● **EXERCISE DIRECTIONS**
Recast every line of the data below as a Markdown table with the columns n and Line, numbering the rows and leaving out any blank lines.

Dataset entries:

┄┄┄┄┄┄┄┄┄┄┄┄┄┄┄┄┄┄┄┄

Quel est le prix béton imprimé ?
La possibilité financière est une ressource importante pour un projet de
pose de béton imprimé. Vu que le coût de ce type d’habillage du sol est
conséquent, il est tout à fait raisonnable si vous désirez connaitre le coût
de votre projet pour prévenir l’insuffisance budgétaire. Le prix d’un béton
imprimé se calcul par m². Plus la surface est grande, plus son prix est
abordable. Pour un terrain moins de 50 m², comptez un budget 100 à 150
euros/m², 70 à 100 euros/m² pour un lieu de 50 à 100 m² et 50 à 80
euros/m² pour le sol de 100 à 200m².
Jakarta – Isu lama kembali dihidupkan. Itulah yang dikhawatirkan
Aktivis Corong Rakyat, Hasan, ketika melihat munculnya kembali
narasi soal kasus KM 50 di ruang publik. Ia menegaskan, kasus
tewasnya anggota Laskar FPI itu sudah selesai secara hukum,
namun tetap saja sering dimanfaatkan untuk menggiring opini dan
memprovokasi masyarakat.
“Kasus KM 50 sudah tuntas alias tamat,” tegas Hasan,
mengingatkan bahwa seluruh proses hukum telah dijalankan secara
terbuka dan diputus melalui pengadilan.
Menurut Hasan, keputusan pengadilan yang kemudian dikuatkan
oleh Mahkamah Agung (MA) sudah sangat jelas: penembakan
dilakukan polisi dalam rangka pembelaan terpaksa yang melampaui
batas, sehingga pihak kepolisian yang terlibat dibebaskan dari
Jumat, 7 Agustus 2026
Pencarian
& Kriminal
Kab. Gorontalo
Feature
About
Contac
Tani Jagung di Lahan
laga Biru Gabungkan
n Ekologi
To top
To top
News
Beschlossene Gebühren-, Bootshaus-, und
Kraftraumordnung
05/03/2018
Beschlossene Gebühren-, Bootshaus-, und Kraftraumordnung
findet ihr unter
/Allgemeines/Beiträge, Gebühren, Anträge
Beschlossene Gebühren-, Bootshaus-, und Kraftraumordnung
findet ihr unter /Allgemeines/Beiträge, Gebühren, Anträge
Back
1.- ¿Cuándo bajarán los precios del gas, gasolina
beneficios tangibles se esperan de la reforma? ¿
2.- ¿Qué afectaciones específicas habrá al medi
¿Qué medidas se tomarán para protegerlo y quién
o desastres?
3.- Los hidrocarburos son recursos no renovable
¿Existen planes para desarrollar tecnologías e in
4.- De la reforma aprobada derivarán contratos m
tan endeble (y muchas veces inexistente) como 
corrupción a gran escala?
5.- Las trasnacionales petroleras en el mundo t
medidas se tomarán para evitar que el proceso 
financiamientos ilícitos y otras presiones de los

┄┄┄┄┄┄┄┄┄┄┄┄┄┄┄┄┄┄┄┄

● **RESULT OF THIS EXERCISE**
| n | Line |
|---|---|
| 1 | Quel est le prix béton imprimé ? |
| 2 | La possibilité financière est une ressource importante pour un projet de |
| 3 | pose de béton imprimé. Vu que le coût de ce type d’habillage du sol est |
| 4 | conséquent, il est tout à fait raisonnable si vous désirez connaitre le coût |
| 5 | de votre projet pour prévenir l’insuffisance budgétaire. Le prix d’un béton |
| 6 | imprimé se calcul par m². Plus la surface est grande, plus son prix est |
| 7 | abordable. Pour un terrain moins de 50 m², comptez un budget 100 à 150 |
| 8 | euros/m², 70 à 100 euros/m² pour un lieu de 50 à 100 m² et 50 à 80 |
| 9 | euros/m² pour le sol de 100 à 200m². |
| 10 | Jakarta – Isu lama kembali dihidupkan. Itulah yang dikhawatirkan |
| 11 | Aktivis Corong Rakyat, Hasan, ketika melihat munculnya kembali |
| 12 | narasi soal kasus KM 50 di ruang publik. Ia menegaskan, kasus |
| 13 | tewasnya anggota Laskar FPI itu sudah selesai secara hukum, |
| 14 | namun tetap saja sering dimanfaatkan untuk menggiring opini dan |
| 15 | memprovokasi masyarakat. |
| 16 | “Kasus KM 50 sudah tuntas alias tamat,” tegas Hasan, |
| 17 | mengingatkan bahwa seluruh proses hukum telah dijalankan secara |
| 18 | terbuka dan diputus melalui pengadilan. |
| 19 | Menurut Hasan, keputusan pengadilan yang kemudian dikuatkan |
| 20 | oleh Mahkamah Agung (MA) sudah sangat jelas: penembakan |
| 21 | dilakukan polisi dalam rangka pembelaan terpaksa yang melampaui |
| 22 | batas, sehingga pihak kepolisian yang terlibat dibebaskan dari |
| 23 | Jumat, 7 Agustus 2026 |
| 24 | Pencarian |
| 25 | & Kriminal |
| 26 | Kab. Gorontalo |
| 27 | Feature |
| 28 | About |
| 29 | Contac |
| 30 | Tani Jagung di Lahan |
| 31 | laga Biru Gabungkan |
| 32 | n Ekologi |
| 33 | To top |
| 34 | To top |
| 35 | News |
| 36 | Beschlossene Gebühren-, Bootshaus-, und |
| 37 | Kraftraumordnung |
| 38 | 05/03/2018 |
| 39 | Beschlossene Gebühren-, Bootshaus-, und Kraftraumordnung |
| 40 | findet ihr unter |
| 41 | /Allgemeines/Beiträge, Gebühren, Anträge |
| 42 | Beschlossene Gebühren-, Bootshaus-, und Kraftraumordnung |
| 43 | findet ihr unter /Allgemeines/Beiträge, Gebühren, Anträge |
| 44 | Back |
| 45 | 1.- ¿Cuándo bajarán los precios del gas, gasolina |
| 46 | beneficios tangibles se esperan de la reforma? ¿ |
| 47 | 2.- ¿Qué afectaciones específicas habrá al medi |
| 48 | ¿Qué medidas se tomarán para protegerlo y quién |
| 49 | o desastres? |
| 50 | 3.- Los hidrocarburos son recursos no renovable |
| 51 | ¿Existen planes para desarrollar tecnologías e in |
| 52 | 4.- De la reforma aprobada derivarán contratos m |
| 53 | tan endeble (y muchas veces inexistente) como  |
| 54 | corrupción a gran escala? |
| 55 | 5.- Las trasnacionales petroleras en el mundo t |
| 56 | medidas se tomarán para evitar que el proceso  |
| 57 | financiamientos ilícitos y otras presiones de los |